It’s easy to understand your alarm upon discovering a spot inside your mouth, particularly if that spot is causing you pain. While there are several types of sores that can develop in or around the mouth, canker sores are known to be painful and can be worrisome. Still, it’s important to know what a canker sore is, how you develop canker sores, and how you care for your mouth if you have one or more.
The first question you may have if you develop a canker sore is simple: what is that? A canker sore is a small sore inside your mouth on the soft part or gums. They are also called aphthous ulcers. They can be painful, interfering with eating or talking.
Are they contagious?
No. Canker sores are not contagious, unlike cold sores which are highly contagious and appear on the lips and the outside of the mouth. Cold sores are caused by a virus, but canker sores are not caused by a bacteria or virus and can’t be passed from person to person.

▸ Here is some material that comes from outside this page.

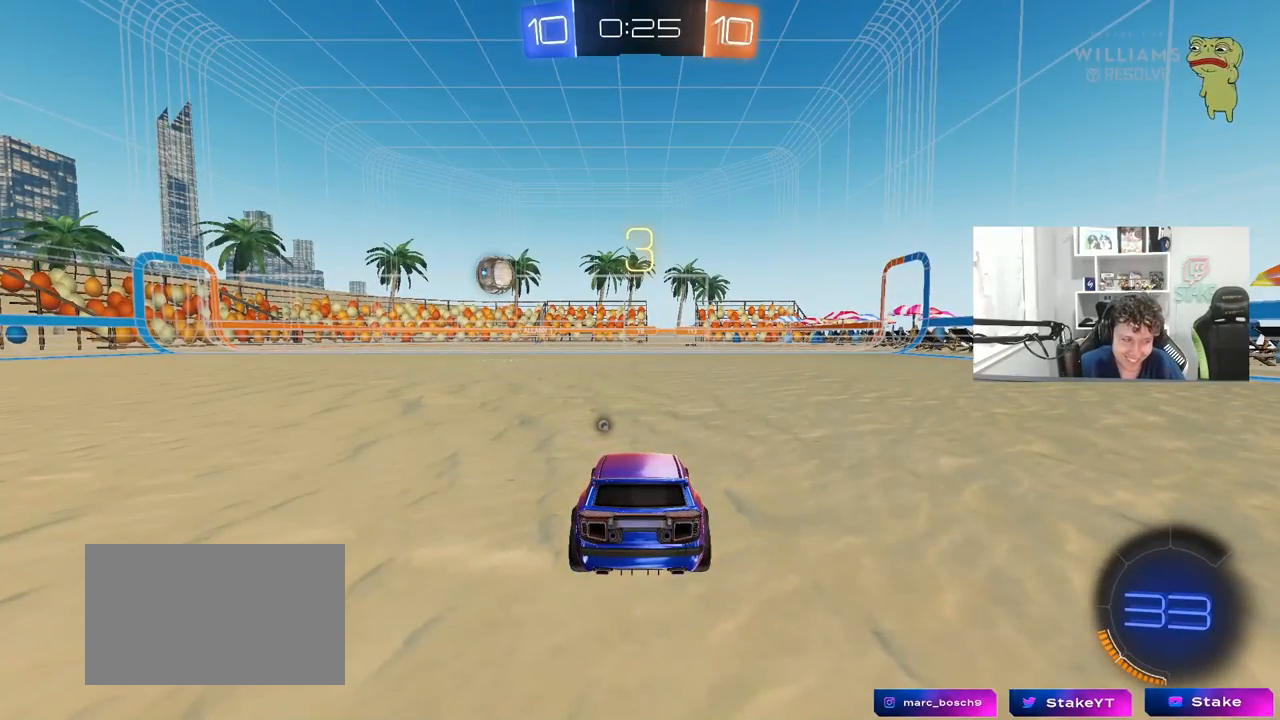
{"keys": [], "mouse": [], "mouse_move": "still", "events": []}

So where do they come from?
Doctors are not 100% certain of all the causes of canker sores, but they seem to share some common triggers. They can result from injuries to your mouth. They can be a sign of sensitivity to certain foods or oral care ingredients. Vitamin and mineral deficiencies, including folic acid, B12, iron, and zinc are also frequent causes. Certain bacteria, hormone shifts, and stress can be contributing factors as well. Certain diseases associated with immune responses also tend to be associated with canker sores as well.
What can I do about them?
Most canker sores will clear up on their own in a week or two. Still, you may want help with painful sores that interfere with eating or talking. You can visit your dentist to have the sores evaluated. Antimicrobial rinses or salt water rinses can help keep the vulnerable sores from developing a secondary infection and may provide comfort. If a vitamin deficiency is to blame, it may be necessary to change your diet or take supplements of iron to correct the lack. Reducing stress also helps some patients avoid recurrence.
Do I need to see my dentist?
Maybe. You should consider having a canker sore checked if you’ve never had one before. It’s also a good idea to have a dentist check any sore that has not healed in a week or two or that is painful enough to interfere with activities of daily life, like eating, drinking, or talking. Your dentist will want to help you treat any sores effectively so you are as comfortable as possible and have the best possible outcome.